Usually, specific names are based on something about the animal, such as where it lives or a physical trait. But some scientists have fun with the binomial system and name a species after a celebrity, company, or another famous source. From a Beyonce horsefly to a frog named after Prince Charles, find out how these clever scientific names were chosen.
Scaptia beyonceae (Beyonce horsefly)
Back in 2012, Brian Lessard, researcher for the Commonwealth Scientific and Industrial Research Organization (CSIRO) named a newly found species of horsefly after the world-famous singer. The fly was initially collected in 1981, the same year Beyonce was born. Lessard explained that the dense, golden hairs on the fly reminded him of the flowing locks of the superstar. No word regarding Beyonce's reaction to the naming of the Australian horsefly.
Fedexia strieglei (FedEx Fossil)
Not all scientific names relate to living species — fossilized species need names, too. University of Pittsburgh student Adam Streigel found a 300-million-year old fossil of a new species of amphibian. The fossil was extracted in 2004 on land owned by the major shipping company FedEx, so as a nod to the company and to Streigel, the species was named Fedexia strieglei.

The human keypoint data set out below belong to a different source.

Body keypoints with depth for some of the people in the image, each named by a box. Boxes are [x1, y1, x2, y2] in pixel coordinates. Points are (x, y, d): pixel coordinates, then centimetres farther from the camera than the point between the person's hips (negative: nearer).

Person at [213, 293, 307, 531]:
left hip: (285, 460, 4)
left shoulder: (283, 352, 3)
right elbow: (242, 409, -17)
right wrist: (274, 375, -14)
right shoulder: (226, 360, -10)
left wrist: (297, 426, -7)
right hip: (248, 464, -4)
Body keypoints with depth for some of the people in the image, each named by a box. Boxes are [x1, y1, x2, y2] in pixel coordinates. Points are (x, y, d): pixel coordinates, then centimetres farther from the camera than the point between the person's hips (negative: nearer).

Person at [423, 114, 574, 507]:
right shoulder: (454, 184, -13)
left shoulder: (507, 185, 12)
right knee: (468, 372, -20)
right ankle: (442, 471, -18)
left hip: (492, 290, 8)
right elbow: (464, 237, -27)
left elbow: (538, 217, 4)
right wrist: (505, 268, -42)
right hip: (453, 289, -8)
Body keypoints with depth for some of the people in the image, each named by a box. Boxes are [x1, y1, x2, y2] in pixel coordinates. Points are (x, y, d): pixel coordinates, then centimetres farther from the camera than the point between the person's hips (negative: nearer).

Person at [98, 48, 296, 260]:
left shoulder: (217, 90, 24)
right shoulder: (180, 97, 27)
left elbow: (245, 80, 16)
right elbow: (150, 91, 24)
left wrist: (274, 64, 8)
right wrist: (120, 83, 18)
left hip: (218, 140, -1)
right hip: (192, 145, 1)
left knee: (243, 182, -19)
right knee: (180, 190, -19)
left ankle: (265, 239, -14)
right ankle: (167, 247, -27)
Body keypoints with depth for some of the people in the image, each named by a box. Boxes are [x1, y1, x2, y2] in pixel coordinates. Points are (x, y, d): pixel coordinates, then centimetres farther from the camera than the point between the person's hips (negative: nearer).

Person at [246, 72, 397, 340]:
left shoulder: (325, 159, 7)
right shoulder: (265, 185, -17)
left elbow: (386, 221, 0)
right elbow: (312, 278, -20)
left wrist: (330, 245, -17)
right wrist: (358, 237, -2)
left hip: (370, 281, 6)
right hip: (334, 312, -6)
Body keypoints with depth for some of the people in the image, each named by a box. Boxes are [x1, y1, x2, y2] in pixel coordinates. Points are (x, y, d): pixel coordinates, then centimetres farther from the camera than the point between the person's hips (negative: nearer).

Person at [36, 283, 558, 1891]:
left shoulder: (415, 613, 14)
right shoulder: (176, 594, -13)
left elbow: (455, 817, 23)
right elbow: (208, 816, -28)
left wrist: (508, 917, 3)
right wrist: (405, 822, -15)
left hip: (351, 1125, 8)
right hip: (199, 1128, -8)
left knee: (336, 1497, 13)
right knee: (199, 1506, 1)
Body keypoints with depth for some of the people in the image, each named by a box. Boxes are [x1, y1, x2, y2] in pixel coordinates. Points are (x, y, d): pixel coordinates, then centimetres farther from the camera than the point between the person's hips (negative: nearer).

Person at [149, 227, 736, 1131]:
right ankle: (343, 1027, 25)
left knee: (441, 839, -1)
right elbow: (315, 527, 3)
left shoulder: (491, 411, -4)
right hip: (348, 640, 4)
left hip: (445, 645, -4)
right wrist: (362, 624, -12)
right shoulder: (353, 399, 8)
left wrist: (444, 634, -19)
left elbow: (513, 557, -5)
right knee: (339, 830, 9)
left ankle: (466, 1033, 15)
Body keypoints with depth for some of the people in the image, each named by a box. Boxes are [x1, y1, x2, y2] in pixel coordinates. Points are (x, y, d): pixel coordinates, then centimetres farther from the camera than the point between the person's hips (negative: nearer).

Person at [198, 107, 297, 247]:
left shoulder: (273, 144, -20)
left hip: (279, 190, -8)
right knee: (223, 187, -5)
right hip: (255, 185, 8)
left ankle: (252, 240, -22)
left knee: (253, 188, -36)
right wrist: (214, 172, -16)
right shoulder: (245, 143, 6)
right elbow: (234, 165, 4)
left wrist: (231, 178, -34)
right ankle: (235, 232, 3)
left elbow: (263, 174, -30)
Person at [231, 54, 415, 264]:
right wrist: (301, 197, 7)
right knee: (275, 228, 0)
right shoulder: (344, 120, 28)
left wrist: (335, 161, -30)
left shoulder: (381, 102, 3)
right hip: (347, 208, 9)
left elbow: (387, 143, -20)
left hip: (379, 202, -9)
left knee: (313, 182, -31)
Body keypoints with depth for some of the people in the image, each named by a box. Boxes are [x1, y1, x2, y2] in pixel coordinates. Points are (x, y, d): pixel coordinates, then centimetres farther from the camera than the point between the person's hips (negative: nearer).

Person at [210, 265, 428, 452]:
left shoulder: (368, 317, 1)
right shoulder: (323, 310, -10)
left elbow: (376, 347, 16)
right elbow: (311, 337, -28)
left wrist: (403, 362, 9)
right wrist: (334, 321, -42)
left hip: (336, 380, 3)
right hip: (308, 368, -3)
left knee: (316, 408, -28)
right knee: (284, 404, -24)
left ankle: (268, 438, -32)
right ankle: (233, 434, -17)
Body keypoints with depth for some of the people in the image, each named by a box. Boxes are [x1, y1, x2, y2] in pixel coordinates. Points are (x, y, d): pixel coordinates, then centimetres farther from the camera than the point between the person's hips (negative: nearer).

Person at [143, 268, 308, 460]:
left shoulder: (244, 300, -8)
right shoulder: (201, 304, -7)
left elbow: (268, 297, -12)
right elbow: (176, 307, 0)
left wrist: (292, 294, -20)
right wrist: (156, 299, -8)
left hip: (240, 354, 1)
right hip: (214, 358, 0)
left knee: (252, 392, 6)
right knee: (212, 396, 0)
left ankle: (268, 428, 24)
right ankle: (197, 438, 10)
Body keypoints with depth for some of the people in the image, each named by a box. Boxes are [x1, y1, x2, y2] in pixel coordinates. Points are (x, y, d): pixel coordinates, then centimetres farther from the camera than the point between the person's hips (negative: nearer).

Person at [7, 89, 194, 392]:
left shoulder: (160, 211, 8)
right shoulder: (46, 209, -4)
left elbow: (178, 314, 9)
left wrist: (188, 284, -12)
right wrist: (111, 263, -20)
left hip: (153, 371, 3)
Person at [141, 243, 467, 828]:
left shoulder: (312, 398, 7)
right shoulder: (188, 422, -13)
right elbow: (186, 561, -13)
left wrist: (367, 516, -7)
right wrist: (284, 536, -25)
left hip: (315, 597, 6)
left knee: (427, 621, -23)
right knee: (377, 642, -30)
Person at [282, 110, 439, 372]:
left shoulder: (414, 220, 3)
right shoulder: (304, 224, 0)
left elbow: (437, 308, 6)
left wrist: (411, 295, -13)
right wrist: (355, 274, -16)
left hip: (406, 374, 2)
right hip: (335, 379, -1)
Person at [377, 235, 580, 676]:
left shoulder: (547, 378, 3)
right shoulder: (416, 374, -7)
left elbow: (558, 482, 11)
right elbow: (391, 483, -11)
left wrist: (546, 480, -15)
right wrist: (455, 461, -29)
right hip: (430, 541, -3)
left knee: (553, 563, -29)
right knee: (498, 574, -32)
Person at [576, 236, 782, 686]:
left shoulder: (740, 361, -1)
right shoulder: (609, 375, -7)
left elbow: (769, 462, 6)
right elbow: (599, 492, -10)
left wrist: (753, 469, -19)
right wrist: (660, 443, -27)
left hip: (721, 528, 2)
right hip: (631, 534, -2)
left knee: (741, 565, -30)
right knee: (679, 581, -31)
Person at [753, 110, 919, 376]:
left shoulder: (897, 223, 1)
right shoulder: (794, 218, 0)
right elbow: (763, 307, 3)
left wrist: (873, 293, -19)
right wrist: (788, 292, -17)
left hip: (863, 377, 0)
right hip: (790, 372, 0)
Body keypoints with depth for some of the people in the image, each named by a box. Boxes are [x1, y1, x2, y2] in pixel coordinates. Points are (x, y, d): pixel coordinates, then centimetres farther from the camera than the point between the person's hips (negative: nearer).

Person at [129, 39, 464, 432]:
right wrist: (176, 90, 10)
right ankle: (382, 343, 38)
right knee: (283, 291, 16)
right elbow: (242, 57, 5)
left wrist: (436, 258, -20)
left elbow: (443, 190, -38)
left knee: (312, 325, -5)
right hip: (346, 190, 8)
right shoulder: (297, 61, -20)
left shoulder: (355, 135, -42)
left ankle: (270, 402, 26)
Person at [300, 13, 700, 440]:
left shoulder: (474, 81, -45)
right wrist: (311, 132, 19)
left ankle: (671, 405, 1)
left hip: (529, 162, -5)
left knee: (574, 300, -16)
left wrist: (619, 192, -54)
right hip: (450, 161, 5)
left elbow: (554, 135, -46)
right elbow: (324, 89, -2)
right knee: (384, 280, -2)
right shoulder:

Agra katewinsletae (Kate Winslet beetle)
Kate Winslet is better known for her break-out role in Titanic (1997) than for the beetle named after her, but the two are connected. In 2002, entomologist Terry Erwin decided to name a newly discovered beetle after the Oscar winner in order to perhaps imbue some of Rose’s survival instincts in the beetle. He said of the Costa Rican beetle, “Her character did not go down with the ship, but we will not be able to say the same for this elegant canopy species, if all the rain forest is converted to pastures.”
Gnathia marleyi (Bob Marley Crustacean)
This Jamaican crustacean was named after reggae legend Bob Marley, who was born on the Caribbean island nation. The small, parasitic crustacean was named in 2021 by Paul Sikkel, a marine biologist at Arkansas State University, out of “respect and admiration” for the singer-songwriter.
Effigia okeeffeae (Georgia O’Keeffe Fossil)
As a leader in the modern art movement, painter Georgia O'Keeffe lived in northern New Mexico, near the site of this archaeological find. The fossil is a six-foot toothless crocodile relative, found in 2006 by two Columbia University scientists.
Agra schwarzeneggeri (Arnold Schwarzenegger beetle)
Discovered in Costa Rica, this insect earned its name thanks to a resemblance to Arnold Schwarzenegger, the world-famous bodybuilder turned actor turned politician. Specifically, the beetle's pronounced middle femora, which resemble bulky biceps, led to this naming.
Hyloscirtus princecharlesi (Prince Charles frog)
This highly endangered species of tree frog lives in the forests of Ecuador. The species was first collected in 2009 by scientist Luis Coloma, who named the frog after Charles, Prince of Wales in honor of his financial support for the preservation of tropical rainforests. In 2012, the scientist had the opportunity to meet the crown prince and discuss the frog.